For the past several months LivingSocial has been announcing to the world that it was going to overtake Groupon for the number one spot in the daily deals industry and what was once called a distance second must now be referred to as gaining. The Washington, D.C.- based daily deals purveyor, currently sitting in the number two spot, has made some impressive moves, with their $175 million funding from Amazon, an Amazon gift card deal that beat out Groupon’s record Gap deal and a Super Bowl ad that at least didn’t reach the level of suck that Groupon’s controversial ads did.
Of course with success comes the same problems and litany of complaints that the bigger players face and in this case, just like Groupon, LivingSocial has been hit with a law suit claiming that they are violating consumer protection laws by including expiration dates on their “certificates” aka vouchers and that the site is cheating customers out of leftover funds.
The problem comes with the wording and interpretation of the law. Neither Groupon nor LivingSocial call their vouchers gift certificates, and despite the fact that reporters, journalists and even plaintiffs’ attorneys repeatedly call them gift certificates, doesn’t make it so in terms of the law (yet). Even in the case of LivingSocial’s Amazon gift certificate, it could be argued that the site was selling vouchers toward Amazon gift certificates and not the actual gift certificate which would then be the responsibility of Amazon.

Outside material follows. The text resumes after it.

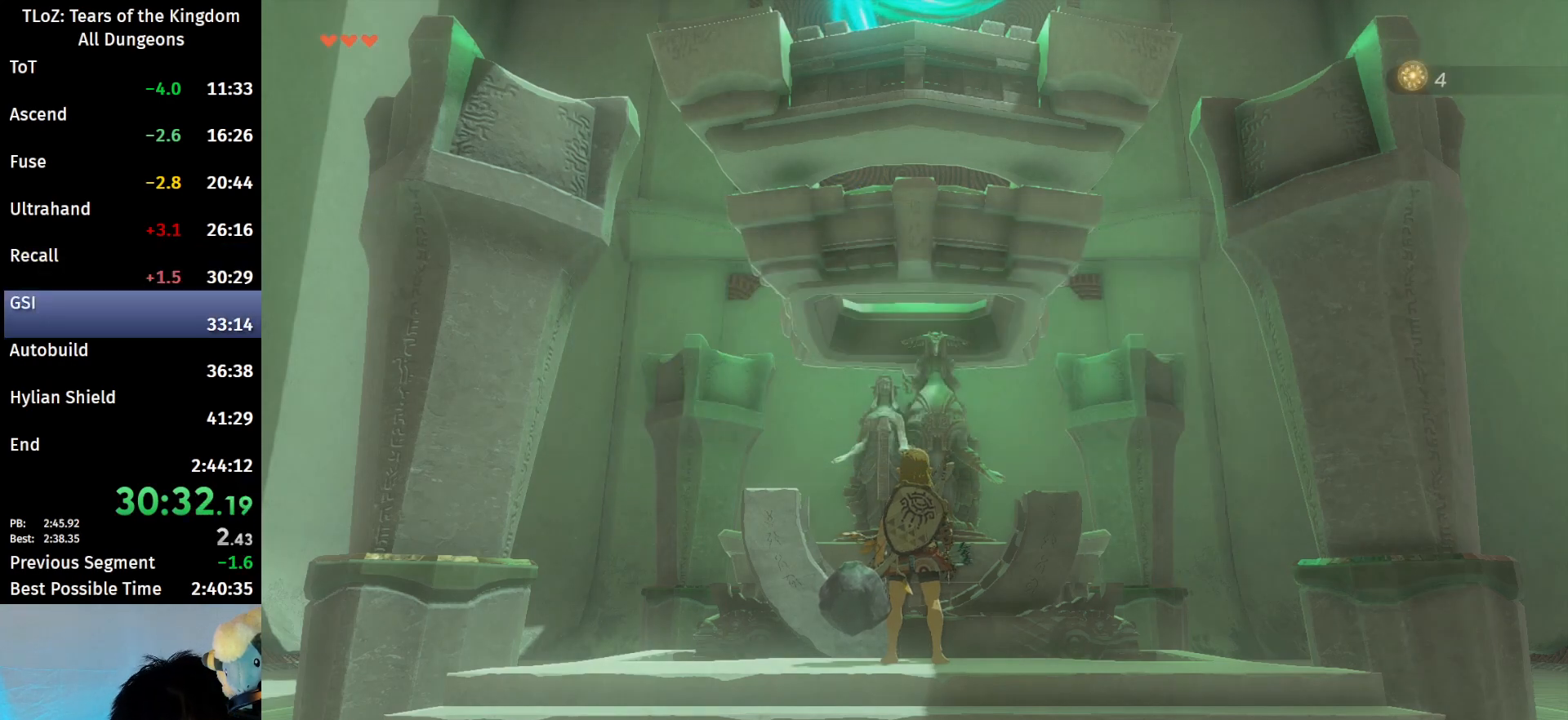
{"buttons": ["B"], "left_stick": "center", "right_stick": "center", "events": [[33, "B", "down"], [100, "B", "up"], [200, "B", "down"], [233, "B", "up"], [333, "B", "down"], [400, "B", "up"], [467, "B", "down"]]}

What does seen to be confusing for many is that, at least in Groupon’s case, they state that gift certificate laws apply, but to their vouchers, not gift certificates. This is obviously an attempt on their part to make sure they are covered legally, but in reality it only serves to confuse.

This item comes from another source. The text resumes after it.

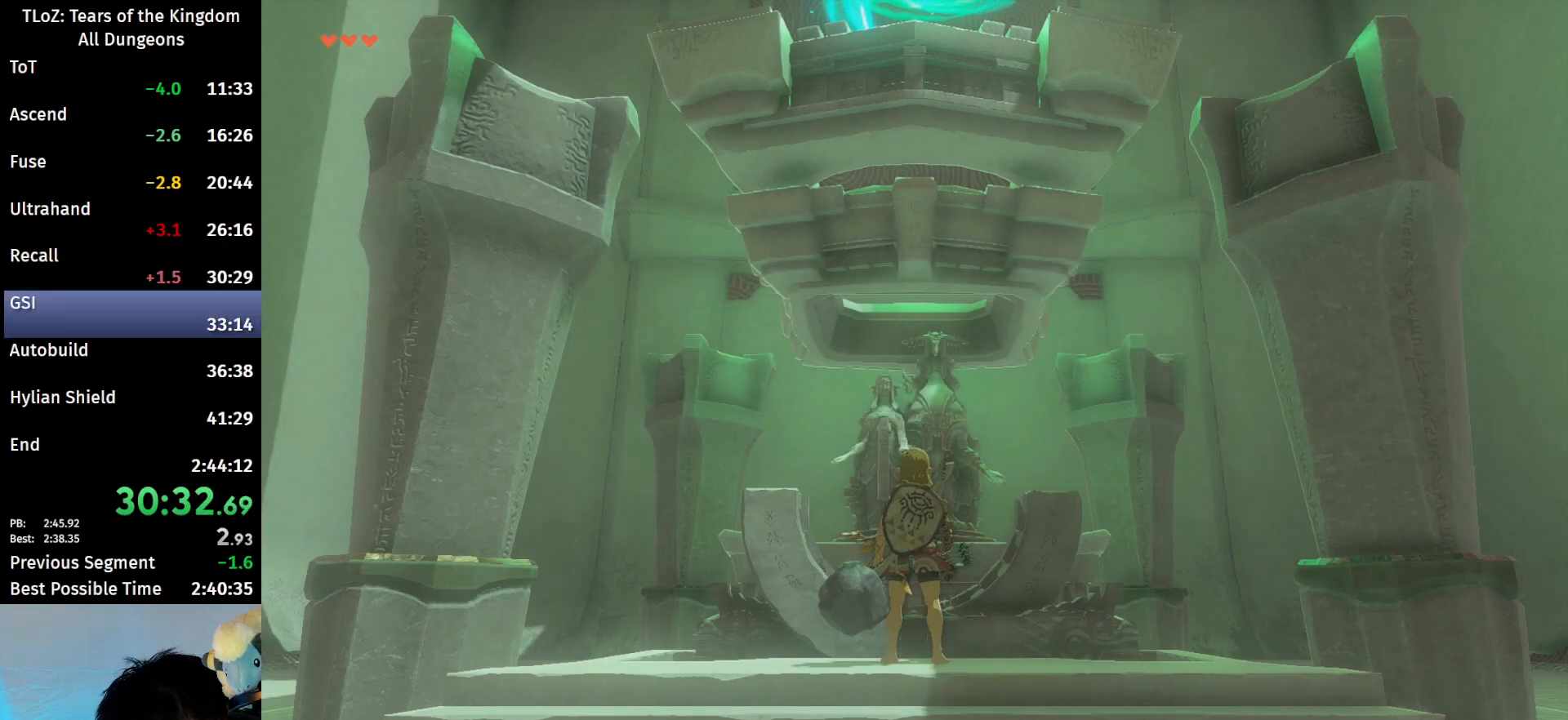
{"buttons": ["X"], "left_stick": "center", "right_stick": "center", "events": [[67, "B", "up"], [200, "X", "down"], [233, "X", "up"], [333, "X", "down"], [367, "X", "up"], [467, "X", "down"]]}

According to Ad Law Access a Washington, D.C.-based advertising law information site:
Approximately half the states have laws that either restrict or prohibit expiration dates. In addition, a recent federal law requires gift certificates to be valid for at least 5 years. The plaintiffs in these cases are arguing that the Groupon and LivingSocial deals constitute gift certificates and that the expiration on the deals violate federal and state laws. In addition, the plaintiffs in the LivingSocial lawsuit are arguing that the no cash back provision on the company’s deals violates a Washington law that requires issuers to give cash back, under certain circumstances.
These lawsuits demonstrate that plaintiff’s lawyers are attempting to stretch gift certificate laws to cover various types of offers that don’t fit the traditional mold of gift certificates.
The gift certificate laws as they apply to Groupon, LivingSocial or any other daily deals or group buying site is unclear and will require a court of law to determine exactly where the term “voucher” fits in. In the meantime it does seem like these sites that claim that customer satisfaction is their number one priority, would try to clarify some of these issues in something other than the confusing legalese they are currently using.